Self-Driving Labs and AI Integration
The newest frontier pushes automation beyond simply executing pre-programmed steps. Self-driving laboratories (SDLs) combine fully automated hardware with artificial intelligence that decides what experiment to run next. Instead of a scientist designing an experiment, reviewing the data, and then designing the next one, the AI closes that loop. It analyzes results from one round of experiments, identifies the most informative next step, and instructs the robotic system to carry it out, all without waiting for a human to intervene.
This approach is gaining traction in chemistry and materials science, where researchers are trying to optimize formulations or discover new materials. The AI doesn’t just find optimal conditions. It can extract scientific insights from experimental data that a human might not notice, effectively generating new knowledge as a byproduct of the optimization process. Every piece of hardware in the lab, from synthesizers to characterization instruments, must be automated for an SDL to function, which makes these systems expensive and complex to build. But for problems that involve searching vast design spaces, they can compress months of trial-and-error into days.
Who Uses Lab Automation
The technology spans a wide range of settings. Hospital labs and large reference laboratories use TLA systems to handle diagnostic testing at scale. Pharmaceutical and biotech companies rely on automated screening platforms and robotic sample preparation. Academic research labs increasingly adopt modular automation for repetitive tasks like DNA library preparation or cell-based assays. Forensic labs, food safety testing facilities, and environmental monitoring labs all use some degree of automation to improve consistency and throughput.

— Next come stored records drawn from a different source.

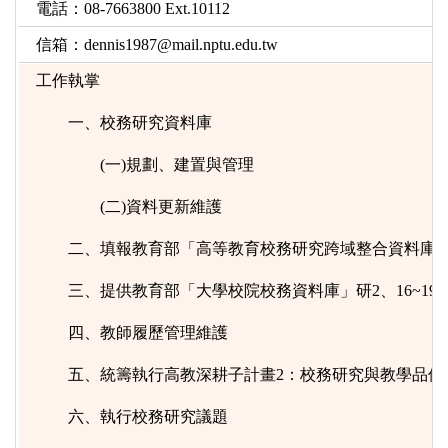
電話：08-7663800 Ext.10112
信箱：
dennis1987@mail.nptu.edu.tw
工作執掌
一、校務研究資料庫
(一)規劃、建置與管理
(二)資料更新維護
二、填報教育部「高等教育校務研究跨域整合資料庫
三、提供教育部「大學校院校務資料庫」研2、16~19
四、教師履歷管理維護
五、統籌執行
高教深耕子計畫2：校務研究與教學品保
六、執行校務研究議題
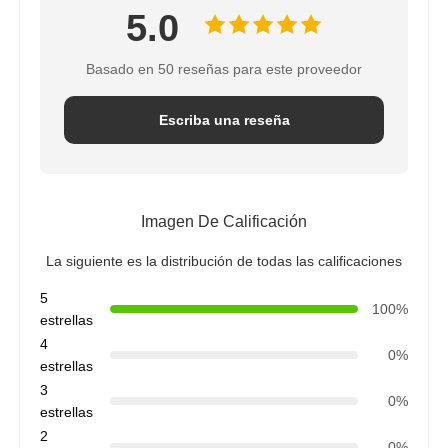
5.0
Basado en 50 reseñas para este proveedor
Escriba una reseña
Imagen De Calificación
La siguiente es la distribución de todas las calificaciones
5
100%
estrellas
4
0%
estrellas
3
0%
estrellas
2
0%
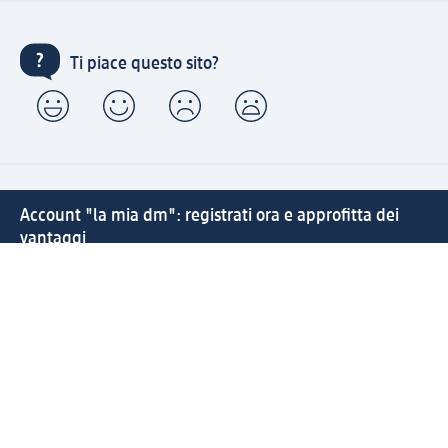
Ti piace questo sito?
Account "la mia dm": registrati ora e approfitta dei
vantaggi
(1) Spedizione gratuita per ordini superiori a 49 € e ritiro
express sempre gratuito effettuando un ordine con un
account "la mia dm"
Reso facile e veloce
Offerte e suggerimenti su misura per te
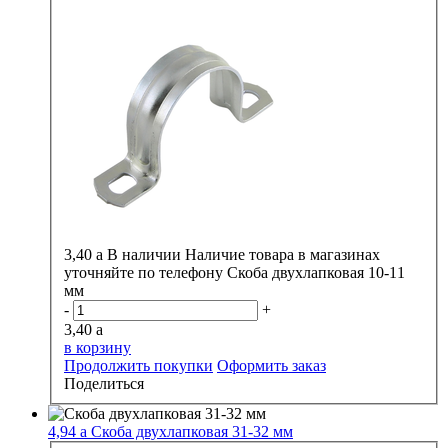
3,40
a
В наличии
Наличие товара в магазинах
уточняйте по телефону
Скоба двухлапковая 10-11
мм
-
+
3,40
a
в корзину
Продолжить покупки
Оформить заказ
Поделиться
4,94
a
Скоба двухлапковая 31-32 мм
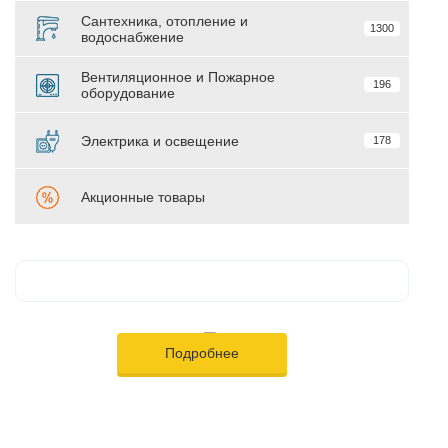
Сантехника, отопление и
1300
водоснабжение
Вентиляционное и Пожарное
196
оборудование
Электрика и освещение
178
Акционные товары
Подробнее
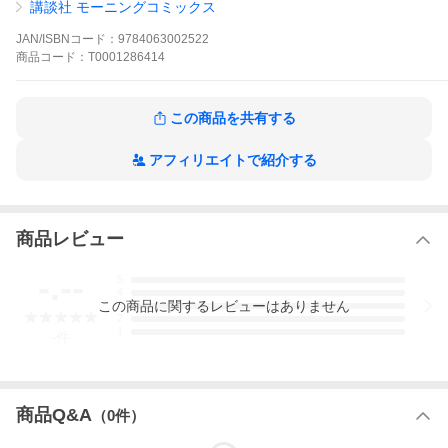
講談社 モーニングコミックス
JAN/ISBNコード：
9784063002522
商品
コード：
T0001286414
この商品を共有する
アフィリエイトで紹介する
商品レビュー
-.--
5
4
この
商品
に関するレビューはありません
3
2
1
-
件
商品Q&A
（
0
件）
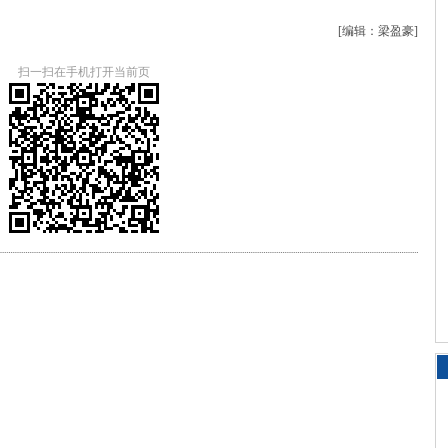
[编辑：梁盈豪]
扫一扫在手机打开当前页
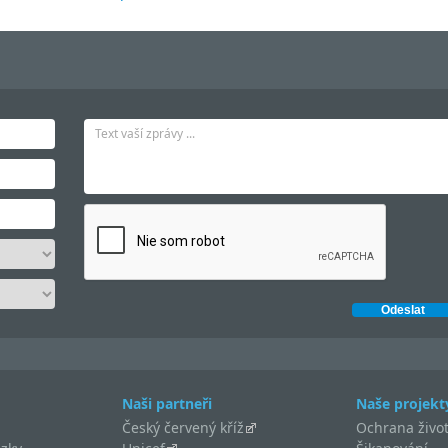
Naši partneři
Naše projekt
Český červený kříž
Ochrana život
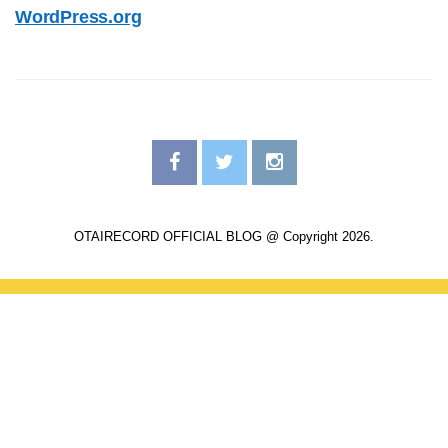
WordPress.org
OTAIRECORD OFFICIAL BLOG @ Copyright 2026.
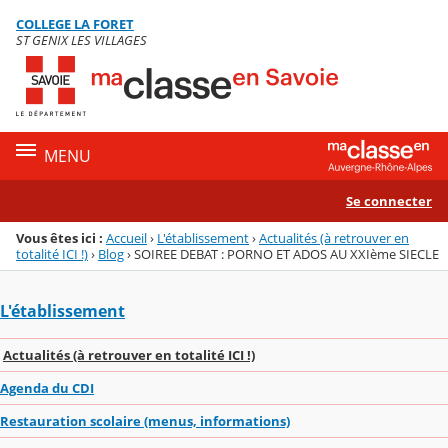
Panneau de gestion des cookies
COLLEGE LA FORET
Menu de la rubrique
Contenu
ST GENIX LES VILLAGES
MENU
Se connecter
Vous êtes ici :
Accueil
›
L'établissement
›
Actualités (à retrouver en
totalité ICI !)
›
Blog
›
SOIREE DEBAT : PORNO ET ADOS AU XXIème SIECLE
L'établissement
Actualités (à retrouver en totalité ICI !)
Agenda du CDI
Restauration scolaire (menus, informations)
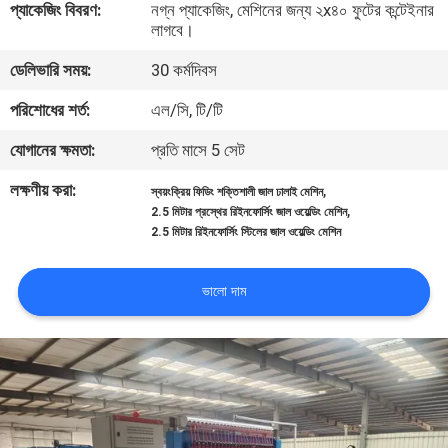
প্যাকেজিং বিবরণ:
নগ্ন প্যাকেজিং, মেশিনের জন্য ২x৪০ ফুটের কন্টেইনার
ভ্রমণ
লাগবে।
ডেলিভারি সময়:
30 কর্মদিবস
মান
পরিশোধের শর্ত:
এল/সি, টি/টি
নিয়ন্ত্রণ
যোগানের ক্ষমতা:
প্রতি মাসে 5 সেট
যোগাযোগ
লক্ষণীয় করা:
,
স্বয়ংক্রিয় ফিডিং শক্তিশালী জাল ঢালাই মেশিন
,
2.5 মিটার প্রস্থের রিইনফোর্সিং জাল ওয়েল্ডিং মেশিন
করুন
2.5 মিটার রিইনফোর্সিং স্টিলের জাল ওয়েল্ডিং মেশিন
উদ্ধৃতির
ভালো দাম
জন্য
আবেদন
সাইট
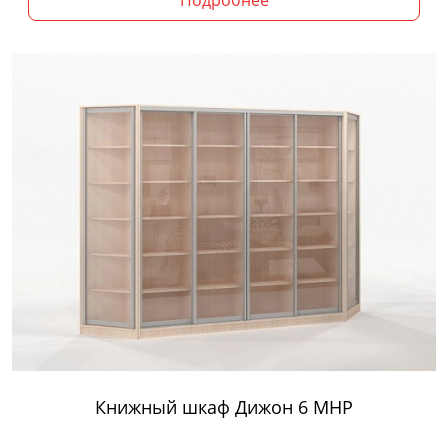
Подробнее
Книжный шкаф Дижон 6 МНР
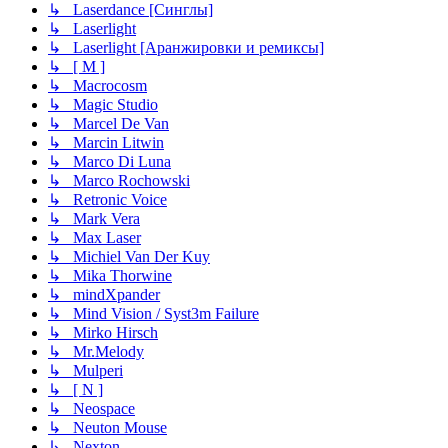
↳ Laserdance [Синглы]
↳ Laserlight
↳ Laserlight [Аранжировки и ремиксы]
↳ [ M ]
↳ Macrocosm
↳ Magic Studio
↳ Marcel De Van
↳ Marcin Litwin
↳ Marco Di Luna
↳ Marco Rochowski
↳ Retronic Voice
↳ Mark Vera
↳ Max Laser
↳ Michiel Van Der Kuy
↳ Mika Thorwine
↳ mindXpander
↳ Mind Vision / Syst3m Failure
↳ Mirko Hirsch
↳ Mr.Melody
↳ Mulperi
↳ [ N ]
↳ Neospace
↳ Neuton Mouse
↳ Nexton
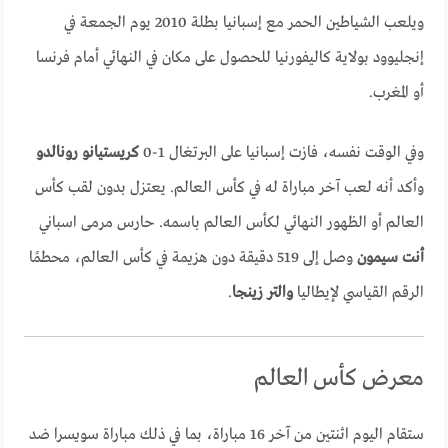
ويلعب الشياطين الحمر مع إسبانيا بطلة 2010 يوم الجمعة في
إنجليوود بولاية كاليفورنيا للحصول على مكان في النهائي أمام فرنسا
أو المغرب.
وفي الوقت نفسه، فازت إسبانيا على البرتغال 1-0
كريستيانو رونالدو
وأكد أنه لعب آخر مباراة له في كأس العالم. يعتزل بدون لقب كأس
العالم أو الظهور النهائي لكأس العالم باسمه. حارس مرمى اسباني
أنت سيمون
وصل إلى 519 دقيقة دون هزيمة في كأس العالم، محطمًا
الرقم القياسي لإيطاليا
والتر زينجا
.
معرض كأس العالم
ستقام اليوم اثنتين من آخر 16 مباراة، بما في ذلك مباراة سويسرا ضد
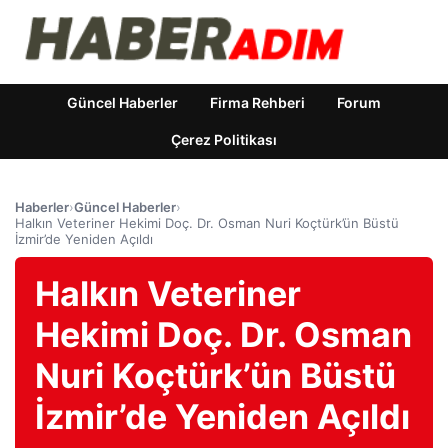
Güncel Haberler
Firma Rehberi
Forum
Çerez Politikası
Haberler
›
Güncel Haberler
›
Halkın Veteriner Hekimi Doç. Dr. Osman Nuri Koçtürk’ün Büstü
İzmir’de Yeniden Açıldı
Halkın Veteriner
Hekimi Doç. Dr. Osman
Nuri Koçtürk’ün Büstü
İzmir’de Yeniden Açıldı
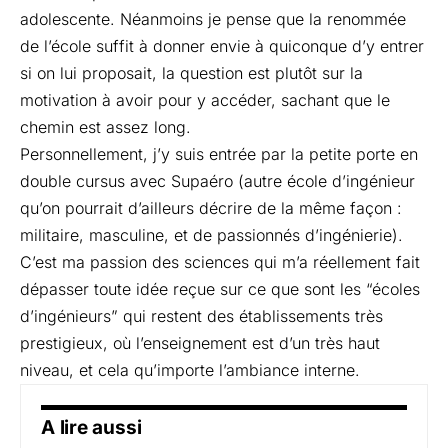
adolescente. Néanmoins je pense que la renommée
de l’école suffit à donner envie à quiconque d’y entrer
si on lui proposait, la question est plutôt sur la
motivation à avoir pour y accéder, sachant que le
chemin est assez long.
Personnellement, j’y suis entrée par la petite porte en
double cursus avec Supaéro (autre école d’ingénieur
qu’on pourrait d’ailleurs décrire de la même façon :
militaire, masculine, et de passionnés d’ingénierie).
C’est ma passion des sciences qui m’a réellement fait
dépasser toute idée reçue sur ce que sont les “écoles
d’ingénieurs” qui restent des établissements très
prestigieux, où l’enseignement est d’un très haut
niveau, et cela qu’importe l’ambiance interne.
A lire aussi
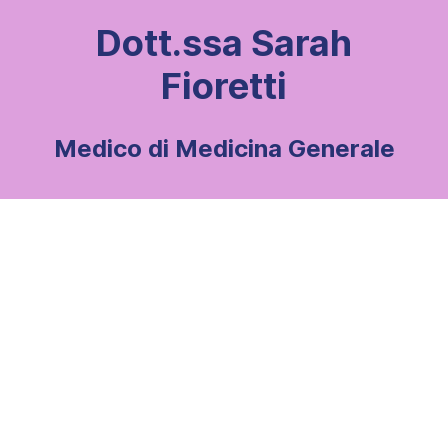
Dott.ssa Sarah
Fioretti
Medico di Medicina Generale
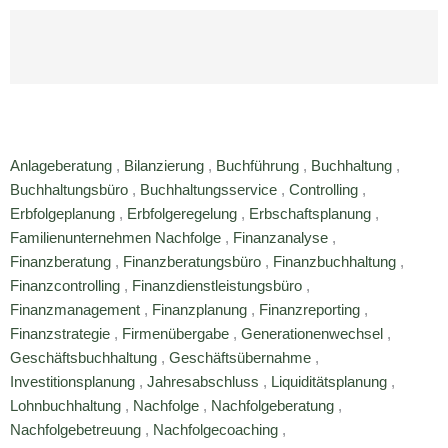
Anlageberatung
,
Bilanzierung
,
Buchführung
,
Buchhaltung
,
Buchhaltungsbüro
,
Buchhaltungsservice
,
Controlling
,
Erbfolgeplanung
,
Erbfolgeregelung
,
Erbschaftsplanung
,
Familienunternehmen Nachfolge
,
Finanzanalyse
,
Finanzberatung
,
Finanzberatungsbüro
,
Finanzbuchhaltung
,
Finanzcontrolling
,
Finanzdienstleistungsbüro
,
Finanzmanagement
,
Finanzplanung
,
Finanzreporting
,
Finanzstrategie
,
Firmenübergabe
,
Generationenwechsel
,
Geschäftsbuchhaltung
,
Geschäftsübernahme
,
Investitionsplanung
,
Jahresabschluss
,
Liquiditätsplanung
,
Lohnbuchhaltung
,
Nachfolge
,
Nachfolgeberatung
,
Nachfolgebetreuung
,
Nachfolgecoaching
,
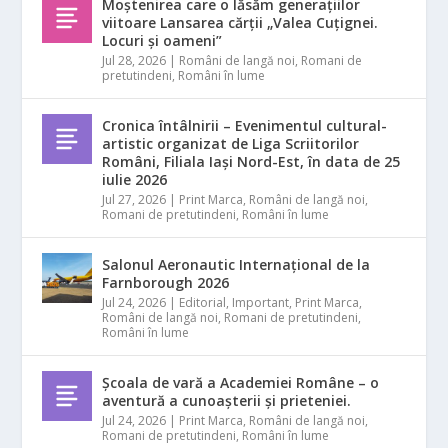
Moștenirea care o lăsăm generațiilor
viitoare Lansarea cărții „Valea Cuțignei.
Locuri și oameni”
Jul 28, 2026
|
Români de langă noi
,
Romani de
pretutindeni
,
Români în lume
Cronica întâlnirii – Evenimentul cultural-
artistic organizat de Liga Scriitorilor
Români, Filiala Iași Nord-Est, în data de 25
iulie 2026
Jul 27, 2026
|
Print Marca
,
Români de langă noi
,
Romani de pretutindeni
,
Români în lume
Salonul Aeronautic Internațional de la
Farnborough 2026
Jul 24, 2026
|
Editorial
,
Important
,
Print Marca
,
Români de langă noi
,
Romani de pretutindeni
,
Români în lume
Școala de vară a Academiei Române – o
aventură a cunoașterii și prieteniei.
Jul 24, 2026
|
Print Marca
,
Români de langă noi
,
Romani de pretutindeni
,
Români în lume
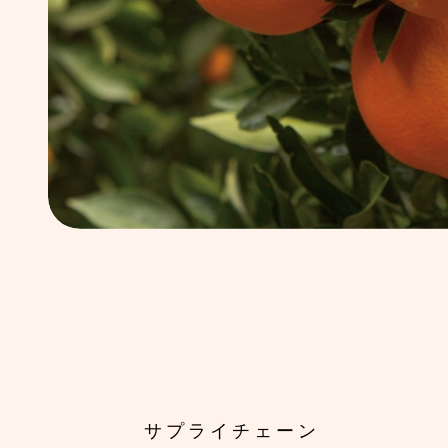
サプライチェーン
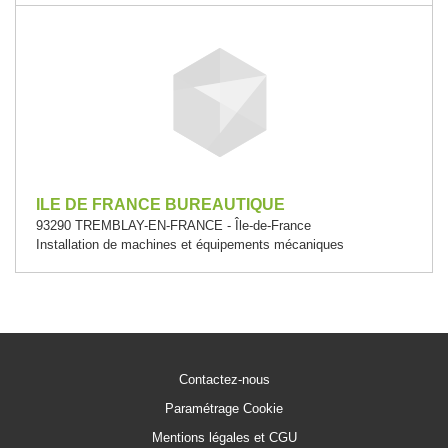
ILE DE FRANCE BUREAUTIQUE
93290 TREMBLAY-EN-FRANCE - Île-de-France
Installation de machines et équipements mécaniques
Contactez-nous
Paramétrage Cookie
Mentions légales et CGU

The level of automation a lab adopts depends on its volume, budget, and workflow complexity. A small research group might start with a single liquid-handling robot that costs tens of thousands of dollars. A major hospital system implementing a full TLA line is looking at a multimillion-dollar investment in hardware, software, facility modifications, and staff training. The return typically comes from reduced labor costs per test, faster turnaround times, fewer repeat tests due to errors, and the ability to handle growing workloads without proportionally increasing headcount.